(SOURCE INFORMATION Opens)
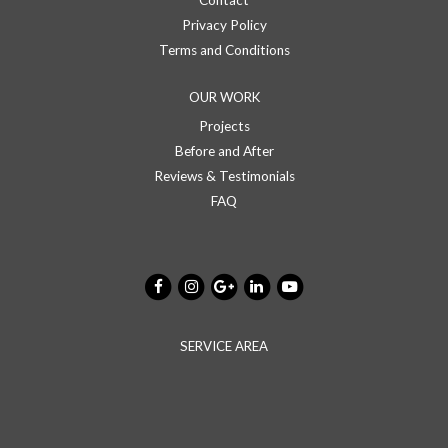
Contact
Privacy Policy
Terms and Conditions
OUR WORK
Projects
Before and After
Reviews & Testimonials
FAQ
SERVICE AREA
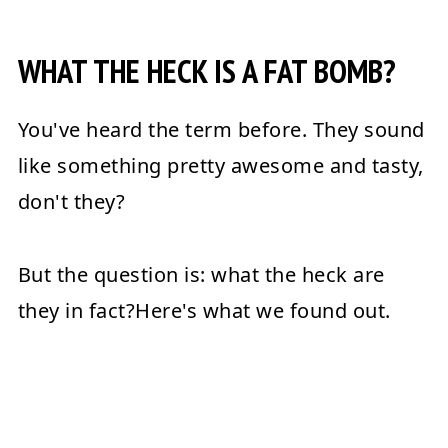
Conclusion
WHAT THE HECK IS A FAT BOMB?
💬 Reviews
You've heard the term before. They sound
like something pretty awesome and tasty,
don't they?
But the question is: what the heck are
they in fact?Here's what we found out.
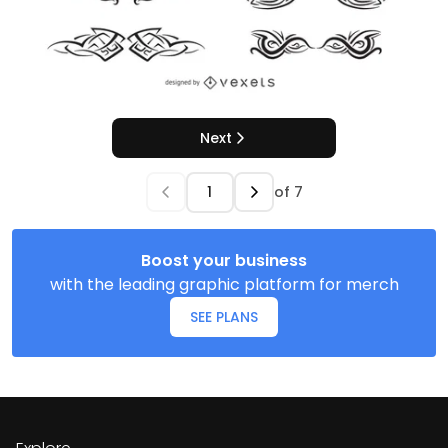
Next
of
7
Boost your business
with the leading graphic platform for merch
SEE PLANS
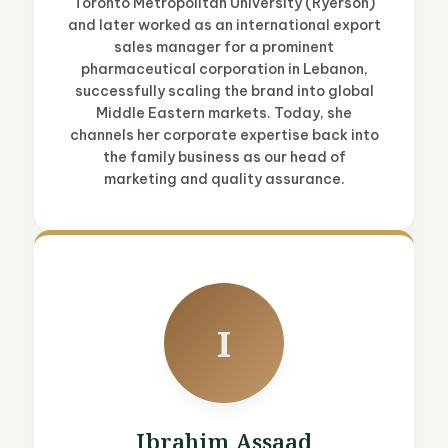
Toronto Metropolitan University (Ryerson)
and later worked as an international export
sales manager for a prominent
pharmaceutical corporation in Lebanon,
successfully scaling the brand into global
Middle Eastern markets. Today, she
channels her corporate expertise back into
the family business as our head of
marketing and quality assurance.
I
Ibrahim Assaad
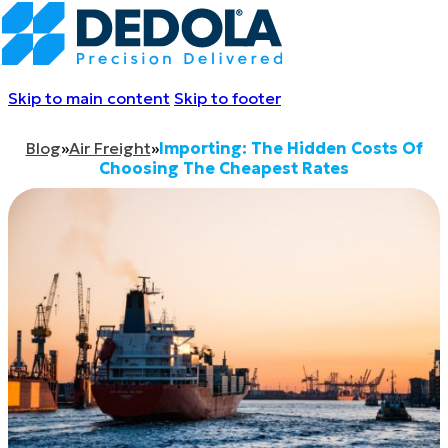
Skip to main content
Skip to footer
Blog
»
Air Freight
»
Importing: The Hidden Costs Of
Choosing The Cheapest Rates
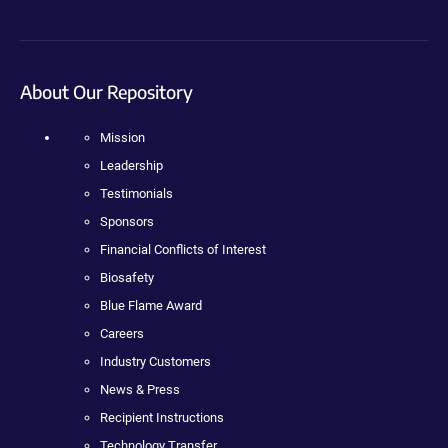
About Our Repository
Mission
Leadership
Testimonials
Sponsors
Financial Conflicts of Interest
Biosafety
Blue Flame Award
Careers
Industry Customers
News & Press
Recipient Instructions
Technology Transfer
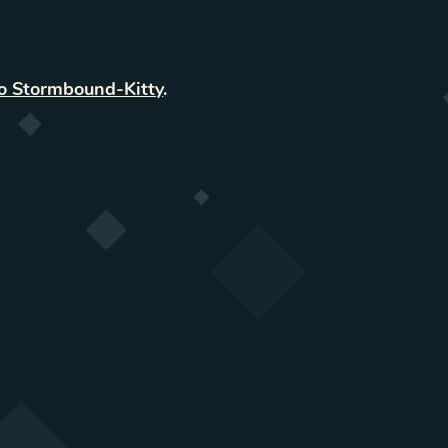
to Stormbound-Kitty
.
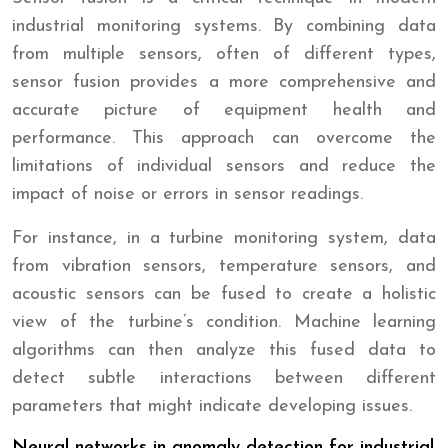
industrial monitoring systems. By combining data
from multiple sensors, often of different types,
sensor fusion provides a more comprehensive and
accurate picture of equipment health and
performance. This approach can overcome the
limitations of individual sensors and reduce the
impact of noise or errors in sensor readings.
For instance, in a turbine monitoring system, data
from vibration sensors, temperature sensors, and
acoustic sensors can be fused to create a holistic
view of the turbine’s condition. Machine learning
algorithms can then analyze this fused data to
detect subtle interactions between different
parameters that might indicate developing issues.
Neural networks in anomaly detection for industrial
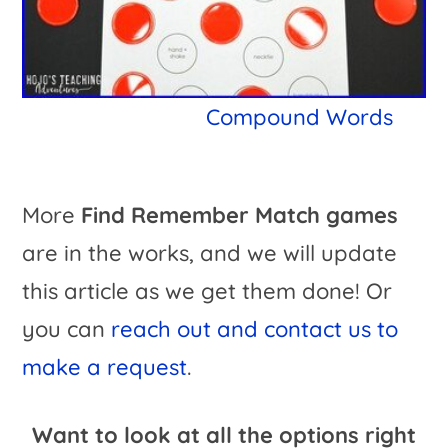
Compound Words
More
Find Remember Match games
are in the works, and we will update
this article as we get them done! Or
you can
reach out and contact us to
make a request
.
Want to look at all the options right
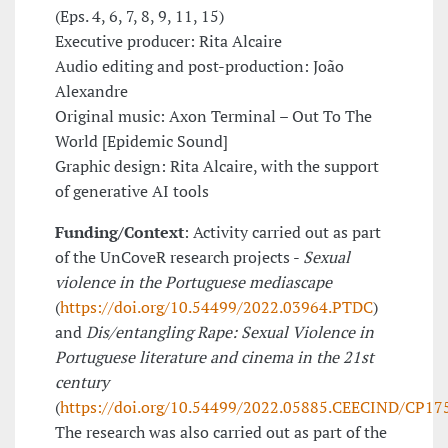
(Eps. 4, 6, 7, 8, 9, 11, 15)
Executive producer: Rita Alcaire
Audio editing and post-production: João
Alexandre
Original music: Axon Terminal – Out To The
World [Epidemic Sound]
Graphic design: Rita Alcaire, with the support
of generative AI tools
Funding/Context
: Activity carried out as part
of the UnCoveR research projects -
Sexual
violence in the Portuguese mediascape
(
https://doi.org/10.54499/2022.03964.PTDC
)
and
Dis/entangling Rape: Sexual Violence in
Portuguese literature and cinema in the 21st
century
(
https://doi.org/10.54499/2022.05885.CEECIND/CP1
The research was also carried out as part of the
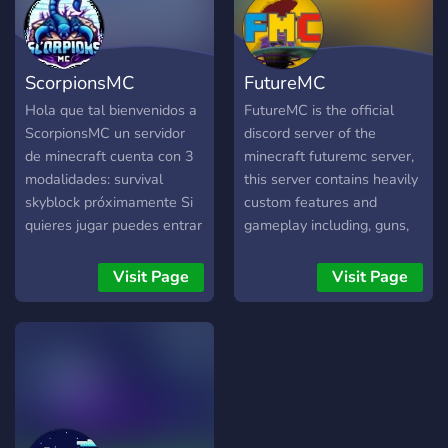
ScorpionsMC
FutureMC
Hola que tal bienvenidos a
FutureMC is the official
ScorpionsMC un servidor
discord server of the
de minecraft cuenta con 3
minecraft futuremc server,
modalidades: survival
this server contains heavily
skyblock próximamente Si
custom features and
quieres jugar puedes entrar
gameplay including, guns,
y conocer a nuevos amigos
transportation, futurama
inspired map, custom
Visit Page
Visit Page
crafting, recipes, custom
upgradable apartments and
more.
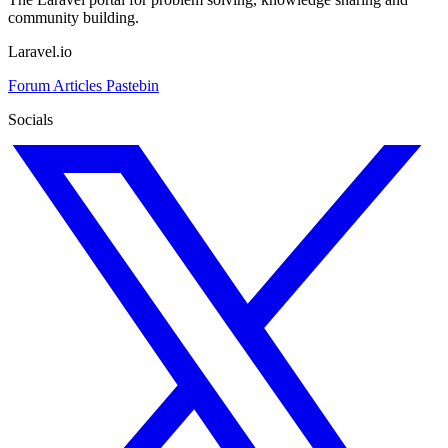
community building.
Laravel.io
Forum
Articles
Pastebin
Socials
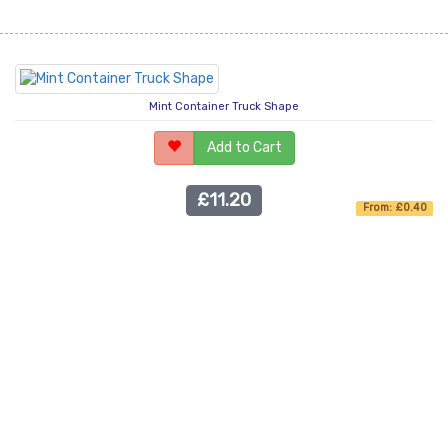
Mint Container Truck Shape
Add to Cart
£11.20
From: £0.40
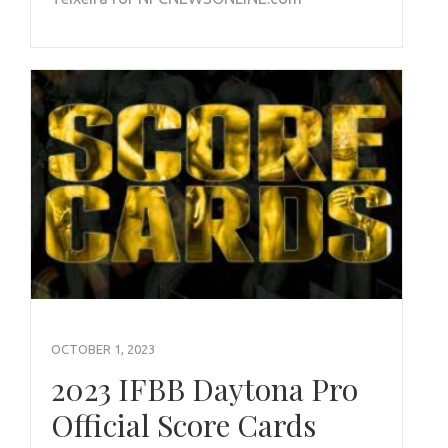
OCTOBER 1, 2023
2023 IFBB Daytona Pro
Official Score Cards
(SOURCE INFORMATION Closes)
(SOURCE INFORMATION Opens)
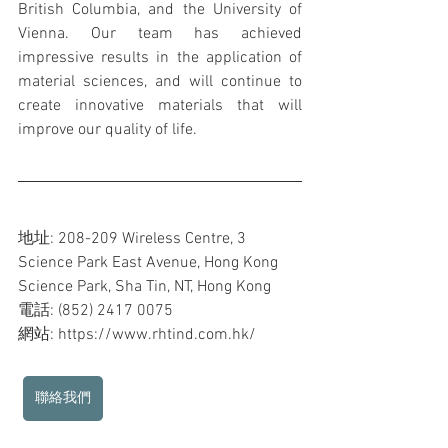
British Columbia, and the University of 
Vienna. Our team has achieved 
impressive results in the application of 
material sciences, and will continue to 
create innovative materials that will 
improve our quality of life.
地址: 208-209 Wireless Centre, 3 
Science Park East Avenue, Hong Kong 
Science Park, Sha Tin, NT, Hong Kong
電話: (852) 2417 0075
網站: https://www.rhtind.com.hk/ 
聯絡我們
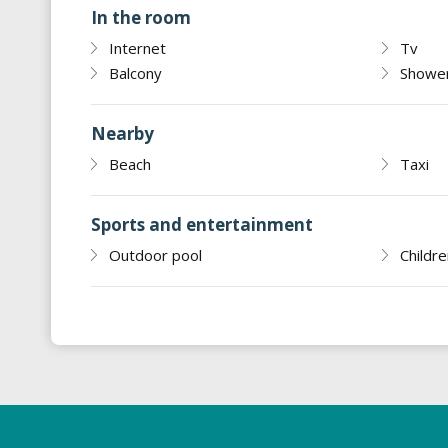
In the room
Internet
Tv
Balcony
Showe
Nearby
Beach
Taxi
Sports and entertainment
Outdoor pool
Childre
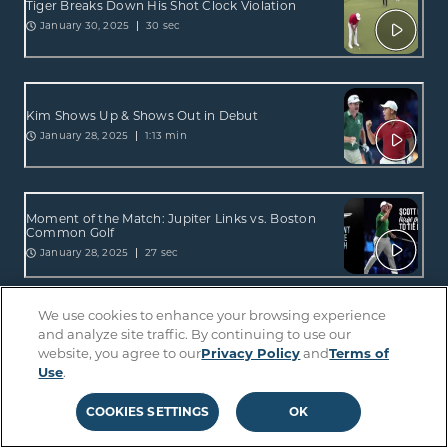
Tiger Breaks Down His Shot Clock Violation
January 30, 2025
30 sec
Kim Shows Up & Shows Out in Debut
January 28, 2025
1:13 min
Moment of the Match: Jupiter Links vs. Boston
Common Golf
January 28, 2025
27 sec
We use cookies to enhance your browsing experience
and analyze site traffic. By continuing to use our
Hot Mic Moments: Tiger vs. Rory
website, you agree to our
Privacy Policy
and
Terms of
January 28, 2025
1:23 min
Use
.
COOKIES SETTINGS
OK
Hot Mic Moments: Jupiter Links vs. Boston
(SOURCE INFORMATION Closes)
(SOURCE INFORMATION Opens)
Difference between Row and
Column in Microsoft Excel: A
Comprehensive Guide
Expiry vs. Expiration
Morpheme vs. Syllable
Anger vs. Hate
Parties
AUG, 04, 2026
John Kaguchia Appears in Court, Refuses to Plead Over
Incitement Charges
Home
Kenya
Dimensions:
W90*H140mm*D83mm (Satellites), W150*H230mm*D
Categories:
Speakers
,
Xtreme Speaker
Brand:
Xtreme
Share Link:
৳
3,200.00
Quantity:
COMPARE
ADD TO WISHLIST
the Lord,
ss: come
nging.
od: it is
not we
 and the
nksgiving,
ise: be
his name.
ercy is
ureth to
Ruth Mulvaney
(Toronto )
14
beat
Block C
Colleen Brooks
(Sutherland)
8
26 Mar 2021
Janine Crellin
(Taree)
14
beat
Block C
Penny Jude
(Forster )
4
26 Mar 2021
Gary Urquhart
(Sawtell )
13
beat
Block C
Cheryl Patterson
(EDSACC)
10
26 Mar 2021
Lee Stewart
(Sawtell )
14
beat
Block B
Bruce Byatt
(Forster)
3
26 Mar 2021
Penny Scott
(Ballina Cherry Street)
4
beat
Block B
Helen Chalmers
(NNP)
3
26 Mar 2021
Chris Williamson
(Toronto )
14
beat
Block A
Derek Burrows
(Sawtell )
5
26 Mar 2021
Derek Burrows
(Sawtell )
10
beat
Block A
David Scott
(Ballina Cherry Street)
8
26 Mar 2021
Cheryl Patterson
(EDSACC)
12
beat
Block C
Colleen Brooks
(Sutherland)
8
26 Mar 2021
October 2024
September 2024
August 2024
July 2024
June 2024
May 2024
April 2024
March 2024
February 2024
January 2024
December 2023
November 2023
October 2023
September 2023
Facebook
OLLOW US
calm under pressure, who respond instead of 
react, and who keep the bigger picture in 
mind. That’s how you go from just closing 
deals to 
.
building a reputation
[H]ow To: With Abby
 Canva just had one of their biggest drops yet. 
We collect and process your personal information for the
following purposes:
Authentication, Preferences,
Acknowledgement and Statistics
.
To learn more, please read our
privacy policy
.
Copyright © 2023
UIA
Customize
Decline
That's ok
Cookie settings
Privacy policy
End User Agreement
(SOURCE INFORMATION Closes)
_YOUR ASSIGNMENT_
Search the data for "fused". Copy every line that has it.

_RESULT OF THE TASK_
acoustic sensors can be fused to create a holistic
algorithms can then analyze this fused data to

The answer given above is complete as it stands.